Meg Whitman. Who does not want waste by Peter Bruce
Whitman's $119 million donation breaks record
Don't get me wrong there are good and bad out there in the political world,but someone who does not want waste. WOW how could $119 million help Cal dig it's way out of this hole we are in. Just run on who you are not how much money you can spend. This is so wrong...
(09-15) 19:46 PDT SAN FRANCISCO -- Hours after putting $15 million more into her bid for California governor, Republican Meg Whitman on Wednesday defended her donation of a record-breaking $119 million of her own money, saying "my job is to spend money to get this message out."
The former eBay CEO, whose donations to her campaign now top New York MayorMichael Bloomberg's $110 million contribution to his re-election bid last year, made the comment after an appearance before a crowd of nearly 300 employees at the San Francisco headquarters of Yelp, the social-networking and rating website.
In a departure from her tightly scripted campaign events, Whitman took some tough questions from the mostly under-30 audience, who grilled her on her campaign spending, negative ads and stance on Proposition 8, the state's ban on same-sex marriage, which she supported.
Whitman, standing in front of a pair of California flags and a banner pushing her "New California" theme, talked up her plan to create what she has promised will be 2 million new jobs in California in her first term, and to offer solutions to what she called gridlock politics in Sacramento.
Slam against governor
She slammed Gov. Arnold Schwarzenegger for taking a trade mission to Asia during the state's budget crisis.
"We're 90 days past the state budget (being due), and the Legislature has gone home and the governor has gone to China," she said, telling the Yelp workforce: "If you had a massive outage, I don't think Jeremy (Stoppelman, CEO and founder of Yelp) would have decamped to China."
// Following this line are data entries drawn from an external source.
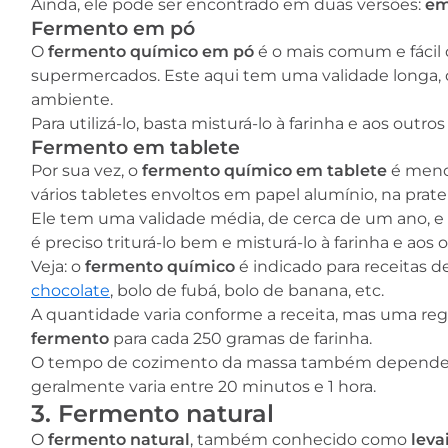
Ainda, ele pode ser encontrado em duas versões:
em
Fermento em pó
O
fermento químico em pó
é o mais comum e fácil d
supermercados. Este aqui tem uma validade longa, 
ambiente.
Para utilizá-lo, basta misturá-lo à farinha e aos outro
Fermento em tablete
Por sua vez, o
fermento químico em tablete
é menos
vários tabletes envoltos em papel alumínio, na prat
Ele tem uma validade média, de cerca de um ano, e 
é preciso triturá-lo bem e misturá-lo à farinha e aos 
Veja: o
fermento químico
é indicado para receitas 
chocolate
, bolo de fubá, bolo de banana, etc.
A quantidade varia conforme a receita, mas uma reg
fermento
para cada 250 gramas de farinha.
O tempo de cozimento da massa também depende da
geralmente varia entre 20 minutos e 1 hora.
3. Fermento natural
O
fermento natural
, também conhecido como
leva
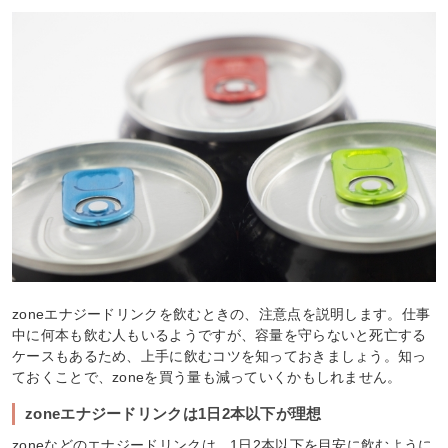
zoneエナジードリンクを飲むときの、注意点を説明します。仕事
中に何本も飲む人もいるようですが、容量を守らないと死亡する
ケースもあるため、上手に飲むコツを知っておきましょう。知っ
ておくことで、zoneを買う量も減っていくかもしれません。
zoneエナジードリンクは1日2本以下が理想
zoneなどのエナジードリンクは、1日2本以下を目安に飲むように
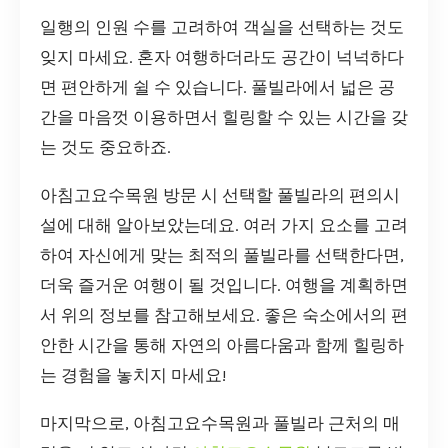
일행의 인원 수를 고려하여 객실을 선택하는 것도
잊지 마세요. 혼자 여행하더라도 공간이 넉넉하다
면 편안하게 쉴 수 있습니다. 풀빌라에서 넓은 공
간을 마음껏 이용하면서 힐링할 수 있는 시간을 갖
는 것도 중요하죠.
아침고요수목원 방문 시 선택할 풀빌라의 편의시
설에 대해 알아보았는데요. 여러 가지 요소를 고려
하여 자신에게 맞는 최적의 풀빌라를 선택한다면,
더욱 즐거운 여행이 될 것입니다. 여행을 계획하면
서 위의 정보를 참고해보세요. 좋은 숙소에서의 편
안한 시간을 통해 자연의 아름다움과 함께 힐링하
는 경험을 놓치지 마세요!
마지막으로, 아침고요수목원과 풀빌라 근처의 매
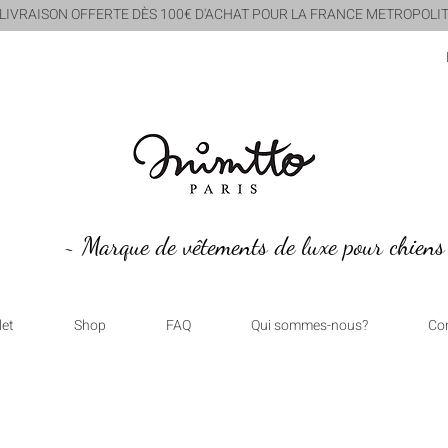
 LIVRAISON OFFERTE DÈS 100€ D'ACHAT POUR LA FRANCE METROPOLIT
~ Marque de vêtements de luxe pour chiens
let
Shop
FAQ
Qui sommes-nous?
Co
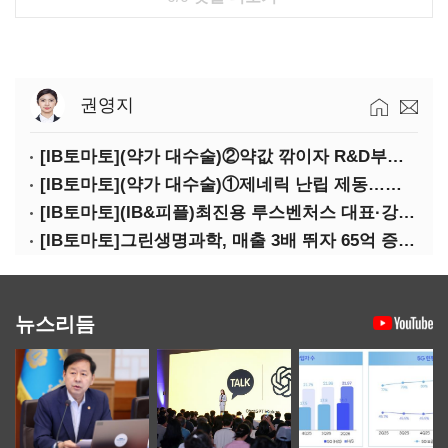
권영지
[IB토마토](약가 대수술)②약값 깎이자 R&D부터 축소…제약업계 비상경영 돌입
[IB토마토](약가 대수술)①제네릭 난립 제동…중소 제약사 수익성 비상
[IB토마토](IB&피플)최진용 루스벤처스 대표·강승순 이사
[IB토마토]그린생명과학, 매출 3배 뛰자 65억 증설…상위 2곳 의존도 82%
뉴스리듬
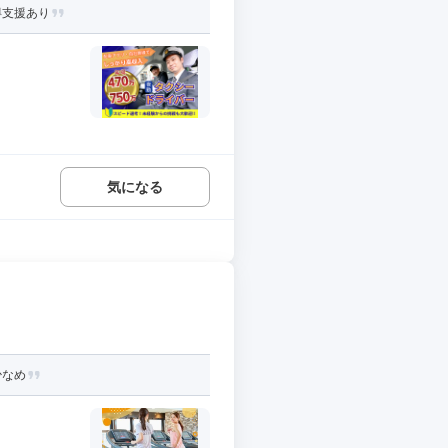
得支援あり
気になる
少なめ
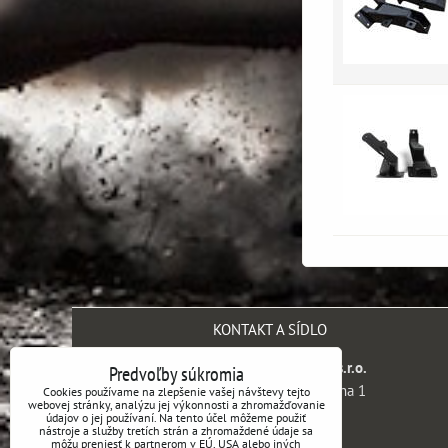
KONTAKT A SÍDLO
SH engineering company s.r.o.
Predvoľby súkromia
Kaprova 42/14, 110 00 Praha 1
Cookies používame na zlepšenie vašej návštevy tejto
webovej stránky, analýzu jej výkonnosti a zhromažďovanie
Česká republika
údajov o jej používaní. Na tento účel môžeme použiť
nástroje a služby tretích strán a zhromaždené údaje sa
môžu preniesť k partnerom v EÚ, USA alebo iných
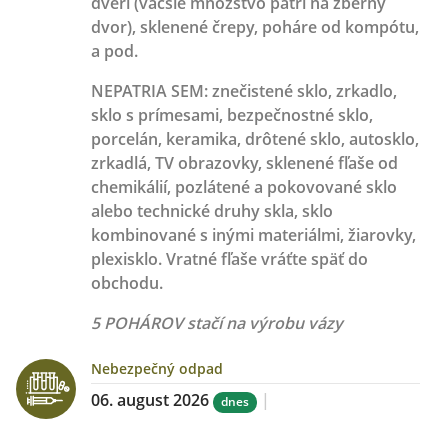
dverí (väčšie množstvo patrí na zberný
dvor), sklenené črepy, poháre od kompótu,
a pod.
NEPATRIA SEM:
znečistené sklo, zrkadlo,
sklo s prímesami, bezpečnostné sklo,
porcelán, keramika, drôtené sklo, autosklo,
zrkadlá, TV obrazovky, sklenené fľaše od
chemikálií, pozlátené a pokovované sklo
alebo technické druhy skla, sklo
kombinované s inými materiálmi, žiarovky,
plexisklo. Vratné fľaše vráťte späť do
obchodu.
5 POHÁROV stačí na výrobu vázy
Nebezpečný odpad
06. august 2026
|
dnes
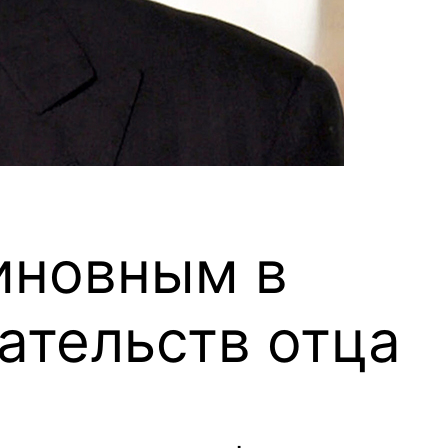
иновным в
ательств отца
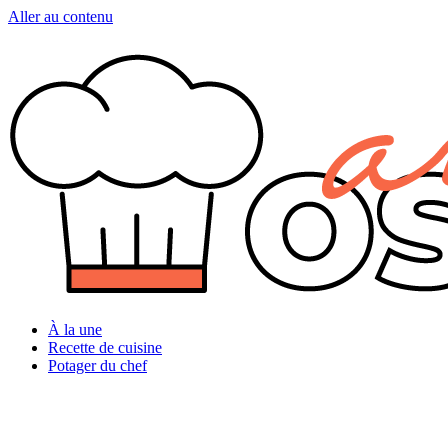
Aller au contenu
À la une
Recette de cuisine
Potager du chef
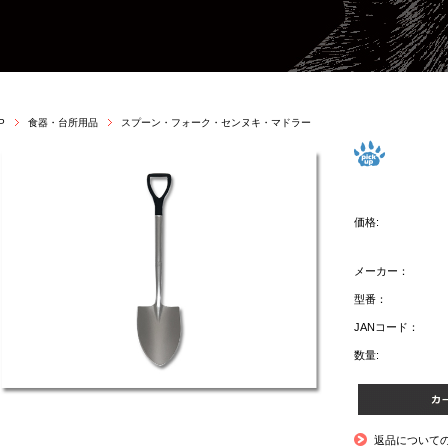
P
食器・台所用品
スプーン・フォーク・センヌキ・マドラー
価格:
メーカー：
型番：
JANコード：
数量:
返品について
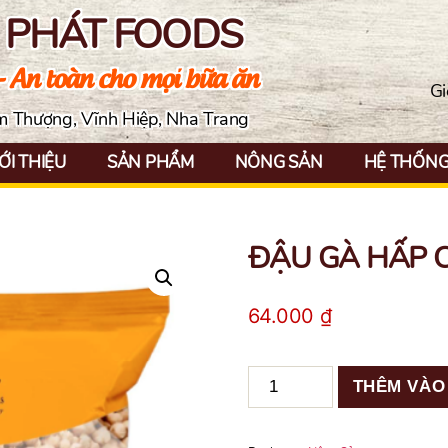
N PHÁT FOODS
- An toàn cho mọi bữa ăn
Gi
ềm Thượng, Vĩnh Hiệp, Nha Trang
ỚI THIỆU
SẢN PHẨM
NÔNG SẢN
HỆ THỐNG 
ĐẬU GÀ HẤP 
64.000
₫
ĐẬU
THÊM VÀO
GÀ
HẤP
CHÍN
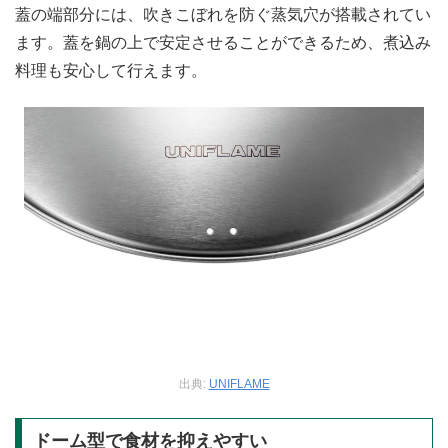
蓋の端部分には、吹きこぼれを防ぐ蒸気穴が搭載されてい
ます。蓋を鍋の上で安定させることができるため、煮込み
料理も安心して行えます。
出典:
UNIFLAME
ドーム型で食材を抑えやすい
Whitman's appearance in San Francisco came a day after she made the record books by bringing her total donations to her campaign to $119 million.
She has vastly outspent Democrat Jerry Brown, who has dropped about $1 million on the race to date - although he has benefited from advertisements for his campaign that independent expenditure groups paid for.
"My job is to spend money to get out this message," Whitman said Wednesday, "and to make sure every Californian has all the information they need to make an informed decision. It takes a lot of money to be competitive in California."
Yelp employee Susan McKay, 24, asked Whitman to justify her decision to continue running ads in which then-presidential candidate Bill Clinton, speaking during a 1992 debate against Brown, accuses the former two-term governor of raising taxes.
State and independent analysts have said in recent days that the claim was based on an erroneous analysis. Clinton, who endorsed Brown this week, agreed with that assessment.
"Why are you refusing to remove an ad that has been proven to be false and therefore misleading?" McKay asked. "Why would you knowingly and purposely run a campaign that is based on lies?"
Whitman defended the spots as "essentially" true, saying "politics is a tough business. And you have got to tell people why to vote for you."
McKay also asked: "Why have you made smear tactics and an overall negative focus such hallmarks of your campaign? It doesn't seem to me that defaming your opponent will help California in any way."
Whitman said she has run a "series of very positive ads" over the past 20 months "about my vision for California."
She added: "You also have to set the record straight on your opponent. So, I stand by that ad. It was the right thing to do."
Another Yelp employee, who declined to be identified, asked Whitman whether it was "a cynical and disingenuous approach to democracy" for her to spend more than $100 million on TV commercials but avoid debates.
Whitman said she was looking forward to three debates with Brown, the state attorney general, in the coming weeks - in Fresno, Davis and San Rafael. Brown is pressing for another debate, in Los Angeles or elsewhere in Southern California. Whitman has not decided whether to participate in that event.
"I feel that I've been out and about with voters in California for nearly two years," she said.
Defense of civil unions
In her 40-minute appearance before employees of what she called "one of the hottest Internet companies" in the nation, Whitman defended her support of civil unions for gay couples - and took a jab at Brown.
"Regardless of where you are on this issue, the attorney general and the governor of the state of California actually have a legal obligation to give that ruling standing to go through the court process," Whitman said.
Meeting later with reporters, Whitman denied sidestepping a position on Proposition 23, a November ballot measure endorsed by the California Republican Party, that would suspend California's landmark climate change bill until the state's unemployment rate drops to 5.5 percent for four consecutive quarters.
Whitman said she would make her view on the measure known in the next 10 days.
Stoppelman invited Whitman and Brown to appear before Yelp employees. Brown is considering a visit, spokesman Sterling Clifford said.